An exact transcription of every entry is required, with the images left out.

(Stored dataset items)

┄┄┄┄┄┄┄┄┄┄┄┄┄┄┄┄┄┄┄┄

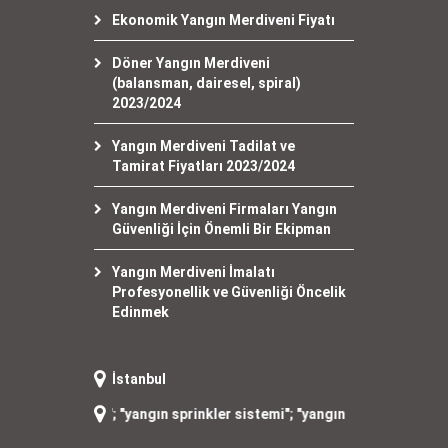
Ekonomik Yangın Merdiveni Fiyatı
Döner Yangın Merdiveni
(balansman, dairesel, spiral)
2023/2024
Yangın Merdiveni Tadilat ve
Tamirat Fiyatları 2023/2024
Yangın Merdiveni Firmaları Yangın
Güvenliği İçin Önemli Bir Ekipman
Yangın Merdiveni İmalatı
Profesyonellik ve Güvenliği Öncelik
Edinmek
İstanbul
kapısı
"; "
yangın sprinkler sistemi
"; "
yangın dolabı satışı
"; "
yangın tü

┄┄┄┄┄┄┄┄┄┄┄┄┄┄┄┄┄┄┄┄

- **RESPONSE TO THIS TASK**:
Ekonomik Yangın Merdiveni Fiyatı
Döner Yangın Merdiveni
(balansman, dairesel, spiral)
2023/2024
Yangın Merdiveni Tadilat ve
Tamirat Fiyatları 2023/2024
Yangın Merdiveni Firmaları Yangın
Güvenliği İçin Önemli Bir Ekipman
Yangın Merdiveni İmalatı
Profesyonellik ve Güvenliği Öncelik
Edinmek
İstanbul
kapısı
"; "
yangın sprinkler sistemi
"; "
yangın dolabı satışı
"; "
yangın tü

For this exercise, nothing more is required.